+++ Information

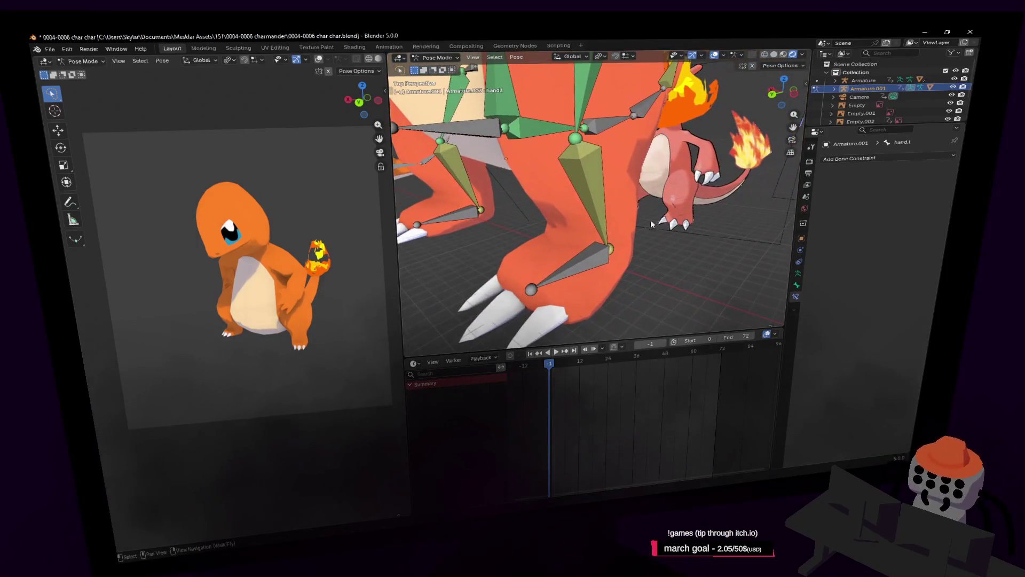
# Step: Switch the armature from Pose Mode to Object Mode
pyautogui.click(436, 58)
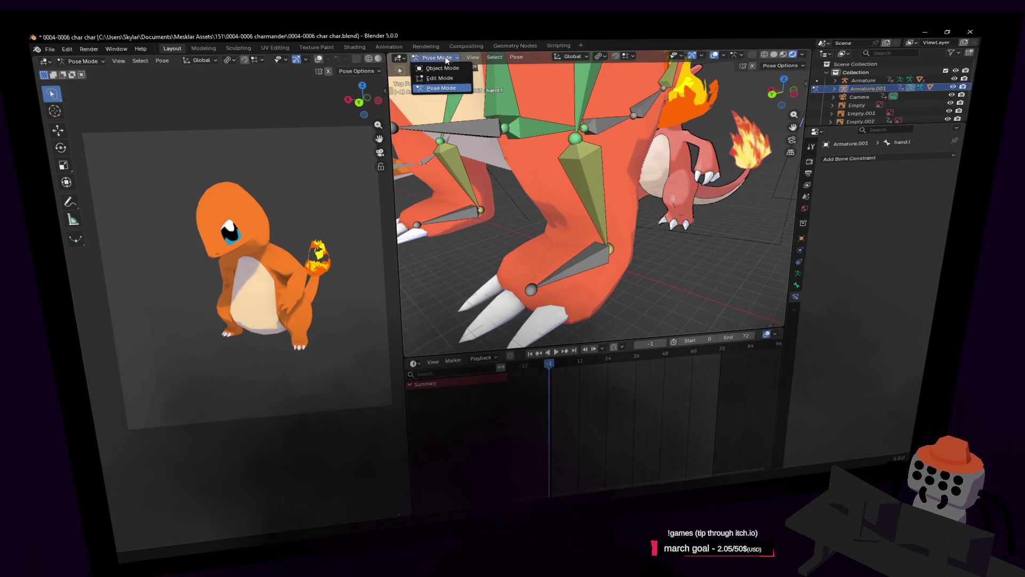
pyautogui.click(439, 79)
pyautogui.click(435, 58)
pyautogui.click(442, 68)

++++++

• _Activity_
From the records, copy out each line that includes the string "click".

• _Answer to this task_
pyautogui.click(436, 58)
pyautogui.click(439, 79)
pyautogui.click(435, 58)
pyautogui.click(442, 68)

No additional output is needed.